Llegaron al arrecife de coral, un muro ocre y púrpura que caía vertiginosamente hacia la negrura. Las aguas estaban tranquilas y límpidas; la visibilidad era excepcional. Miró a su alrededor sin preocupaciones, y vio el casco oscuro del barco y las amenazadoras manchas de lejanos peces grandes en las aguas más profundas y frías, y sintió una aguda punzada cuando recordó, de improviso, el peor día de su vida, en el momento de visitar a su hermana en la unidad de cuidados intensivos, en Tesalónica, después de un accidente de coche. El lugar era opresivo por los ruidos de los monitores, el silbido constante de los ventiladores, el monótono y precario pulso de los aparatos, el respetuoso y fúnebre susurrar del personal y las visitas. La doctora se había esforzado todo lo posible para prepararlo, pero él aún estaba demasiado conmocionado por su paso por el depósito de cadáveres, en donde acababa de identificar a sus padres, y por eso le había causado un fuerte impacto ver a Bee enchufada al extremo de un tubo de alimentación y el resto de la parafernalia médica. Se sentía descolocado, como si hubiera estado viendo una obra de teatro en vez de un acontecimiento real. La cabeza de su hermana estaba muy hinchada, y tenía la piel pálida y azulada. Podía recordar su cerúlea palidez, su inusual languidez. Y él nunca antes se había percatado de lo pecosa que era alrededor de los ojos o en el pliegue del codo. No había sabido qué hacer. Había mirado a su alrededor, a la doctora, quien le hizo señales de que se sentara al lado de su hermana. Se sentía extraño cogiendo su mano; nunca había sido una familia que se demostrara físicamente su afecto. Apretó aquella mano fría bajo la suya, sintiendo una intensa y sorprendente angustia, como si fuera una figura paterna.

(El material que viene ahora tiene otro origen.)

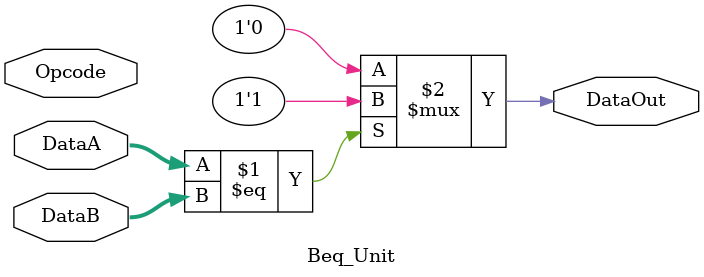
<source format=v>
`timescale 1ns/1ns

module Beq_Unit( Opcode, DataA, DataB, DataOut );

    input [5:0]  Opcode;
    input [31:0] DataA, DataB;

    output       DataOut ;

    parameter BEQ = 6'd4;

    assign DataOut = ( DataA == DataB ) ? 1'b1 : 1'b0;

endmodule

</source>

Entrelazó los dedos con los suyos, se los llevó a los labios y recordó cómo había bromeado con sus amigos acerca de la maldición que era tener una hermana menor a la que cuidar.

Ya no lo hacía.

Golpeó a Roland en el brazo y señaló hacia arriba. Salieron juntos a la superficie. La embarcación se encontraba, quizás, a unos sesenta metros. No se veía a nadie en cubierta. Knox sintió como un aleteo nervioso en el pecho en el momento en que su corazón se percató de su decisión, antes que su mente. Escupió el regulador de la boca.

—Espere aquí —le advirtió a Roland. Después regresó dando fuertes brazadas por la cristalina superficie del agua.